Observation data Epoch J2000 Equinox ICRS
- Constellation: Perseus
- Right ascension: 02^{h} 02^{m} 18.11081^{s}
- Declination: 54° 29′ 15.1488″
- Apparent magnitude (V): 5.04

Characteristics
- Spectral type: B8 III
- U−B color index: −0.32
- B−V color index: −0.08

Astrometry
- Radial velocity (R_{v}): −2.30 km/s
- Proper motion (μ): RA: +32.886 mas/yr Dec.: −3.515 mas/yr
- Parallax (π): 4.2743±0.1856 mas
- Distance: 760 ± 30 ly (230 ± 10 pc)
- Absolute magnitude (M_{V}): −1.75

Details
- Radius: 3.2 R_{☉}
- Luminosity: 670 L_{☉}
- Surface gravity (log g): 4.19 cgs
- Temperature: 12,230 K
- Metallicity [Fe/H]: +0.30 dex
- Rotational velocity (v sin i): 60 km/s
- Other designations: g Persei, 4 Per, BD+53°439, FK5 1054, GC 2442, HD 12303, HIP 9505, HR 590, SAO 22859

Database references
- SIMBAD: data

= 4 Persei =

Star in the constellation Perseus

4 Persei is a single star in the northern constellation of Perseus, located around 670 light years away from the Sun.
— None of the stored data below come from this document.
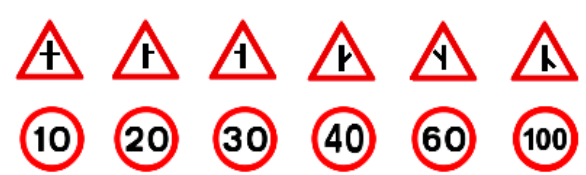
Figure 8: Difficult signs for classification.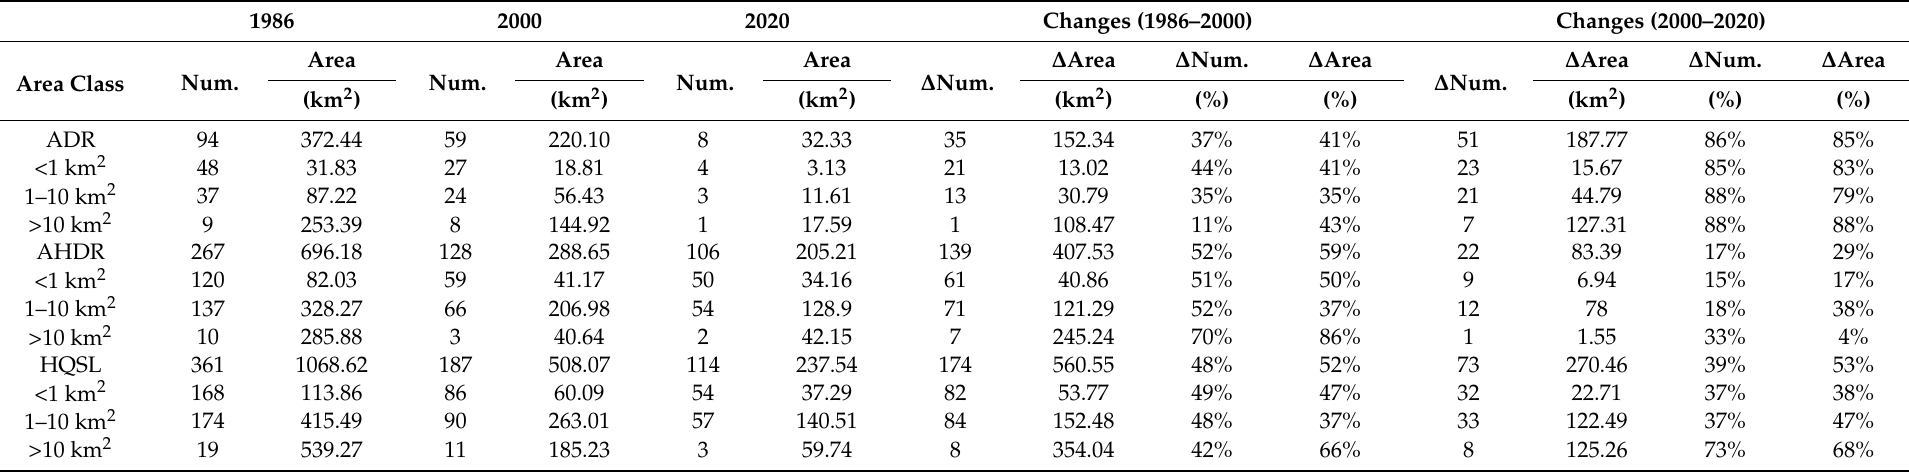
Table 4. Detailed information on changes in the area and number of SWA in HQSL during the periods 1986–2000 and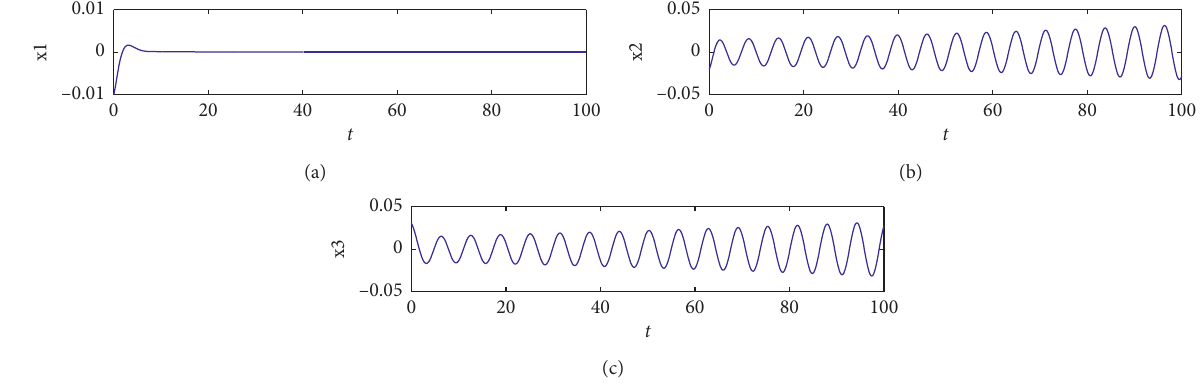
Figure 6: System (34) is unstable with α �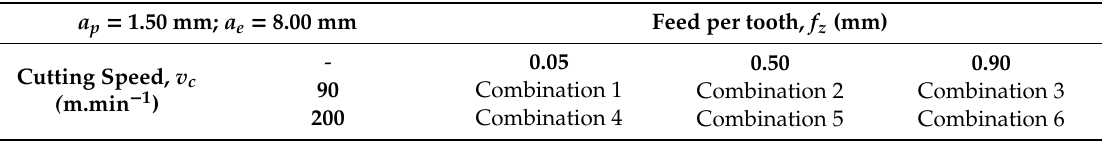
Table 5. Combinations of cutting parameters of high feed face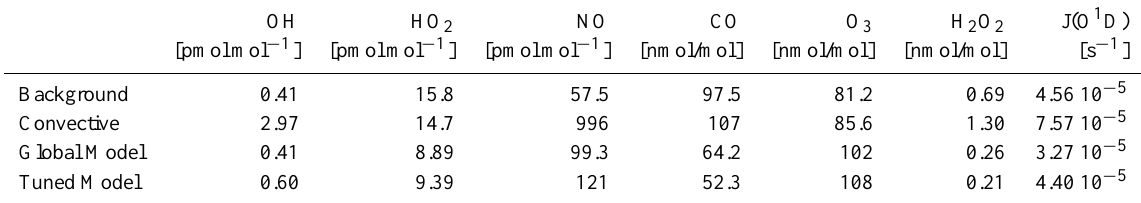
Table 2. Summarized are mean values of observed and simulated (global model) trace gas mixing ratios and a photolysis frequency. The observations displayed are mean values of the four flights presented here and are separated for convectively (convective) affected and unaf- fected (background) air masses. Tuned model indicates a simulation of the global model with increased photolysis frequencies to match the observation.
It is visible to the naked eye as a faint, blue-white hued star with an apparent visual magnitude of 5.04 The Bayer designation for this star is g Persei; 4 Persei is the Flamsteed designation. This object has a peculiar velocity of 26.3 km/s and may be a runaway star.

The stellar classification for 4 Persei is B8 III, matching an aging B-type giant star that has evolved off the main sequence. It is spinning with a projected rotational velocity of 60 km/s and has about 3.2 times the Sun's radius The star is radiating 670 times the luminosity of the Sun from its photosphere at an effective temperature of 12,230 K. 4 Persei is embedded in a small, relatively dense dust cloud, which is resulting in infrared emission from the cold dust.